The Bitter Aloe Project develops customized machine learning (ML) models to perform two tasks on archival materials produced by South Africa’s Truth and Reconciliation Commission; (1) named entity recognition (NER), a process that automates the recognition of persons, places, organizations and other user defined entities and (2) word embedding, which reveals deep conceptual patterns within a corpus by rendering words and sentences into comparable mathematical expressions. At present our models can correctly recognize the names individual victims and political organizations, as well as the locations and date of human rights violations and the type of violence employed by perpetrators. Users can access this data using two tools hosted on this website: the TRC v7 Dashboard, a customizable GIS data dashboard, and our Co-occurrence Network Graph which maps the correlations between individual names and organizations across tens of thousands of incident descriptions. In addition we are prototyping a sentence embedding application that allows users to utilize word embeddings to identify deep conceptual clusters and patterns of experience within those same incident descriptions. In the Spring of 2022 we will debut a suite of Youtube tutorials that will provide instruction on the basic functions of each tool.

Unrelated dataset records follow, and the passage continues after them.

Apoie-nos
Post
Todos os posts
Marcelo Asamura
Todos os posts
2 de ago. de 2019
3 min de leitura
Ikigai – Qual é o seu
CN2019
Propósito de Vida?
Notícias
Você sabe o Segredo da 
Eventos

The TRC was an ambitious attempt to create ‘as complete a picture as possible’ of human rights violations (HRVs) committed by all parties during the latter half of the apartheid era, defined as the years between 1960 and 1994. This effort was part of a broader genealogy of late 20th century truth commissions which sought to stabilize post-conflict societies on a foundation of archival truth produced through the exhaustive collection of substantial evidence and countless testimonies. What made South Africa’s TRC uniquely successful among other commissions was its emphasis on its model of restorative justice which was facilitated by a relatively novel amnesty process. This process permitted perpetrators to apply for amnesty from criminal prosecution on the condition that their actions met the criteria for politically motivated violence, and they provided full and truthful accounts of perpetrators’ actions. The amnesty process was paralleled by public victims hearing, which offered victims a forum for telling their stories, often for the first time.

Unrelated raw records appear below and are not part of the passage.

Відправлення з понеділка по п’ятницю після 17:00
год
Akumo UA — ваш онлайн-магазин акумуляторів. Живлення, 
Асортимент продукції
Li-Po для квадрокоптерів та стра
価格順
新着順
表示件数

The TRC, like truth commissions held elsewhere, faced a balancing act between its responsibility to document the totality of past abuses with the task of creating an archive that is both legible, navigable and extensible. This hardcoded bias toward comprehensive collection is not unique to the TRC; it is a common feature of most truth commissions, which collectively interpret post-Holocaust notions of ‘never forgetting’ as leaving no testimony behind. This impulse is understandable but, in this case, and others, it led to the unintended effect of obscuring the broad contours of mass political violence under an archival high tide of segmented narratives. This paradoxically obscured the overall totality of abuses and networks of social connections between victims and perpetrators that it sought to document, disseminate and preserve.

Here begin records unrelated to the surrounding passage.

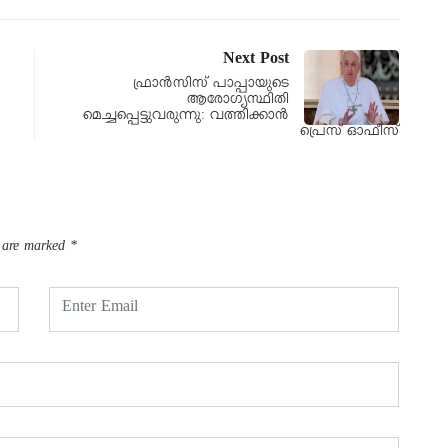
Next Post
ഫ്രാന്‍സിസ് പാപ്പായുടെ
ആരോഗ്യസ്ഥിതി
മെച്ചപ്പെട്ടുവരുന്നു: വത്തിക്കാന്‍
പ്രെസ് ഓഫീസ്
s are marked
*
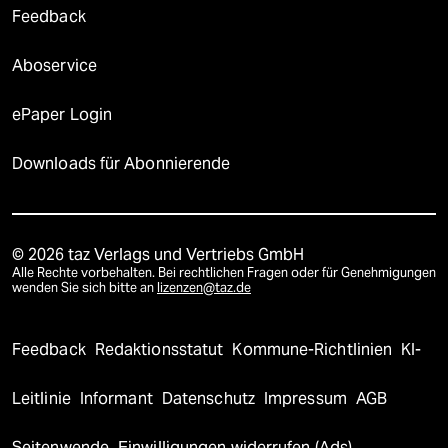
Feedback
Aboservice
ePaper Login
Downloads für Abonnierende
© 2026 taz Verlags und Vertriebs GmbH
Alle Rechte vorbehalten. Bei rechtlichen Fragen oder für Genehmigungen
wenden Sie sich bitte an
lizenzen@taz.de
Feedback
Redaktionsstatut
Kommune-Richtlinien
KI-
Leitlinie
Informant
Datenschutz
Impressum
AGB
Seitenwende
Einwilligungen widerrufen (Ads)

Although the TRC was not immune from criticism, this model nonetheless succeeded in producing a truly massive archive of material that holds the potential to provide an unparalleled window into political violence committed by all sides in a thirty-five-year conflict at a nationwide scale. The tools we have developed unlock this potential by bringing this archive in line with new definitions of public access that rely on machine learning to extract extensible structured datasets. Above and beyond the domain of human rights in South Africa, our methods also are broadly applicable to any large corpus that features multilingual testimony. The ultimate aim of our work is to better inform public debates about the past as well as open new avenues in scholarship on violence during the apartheid era.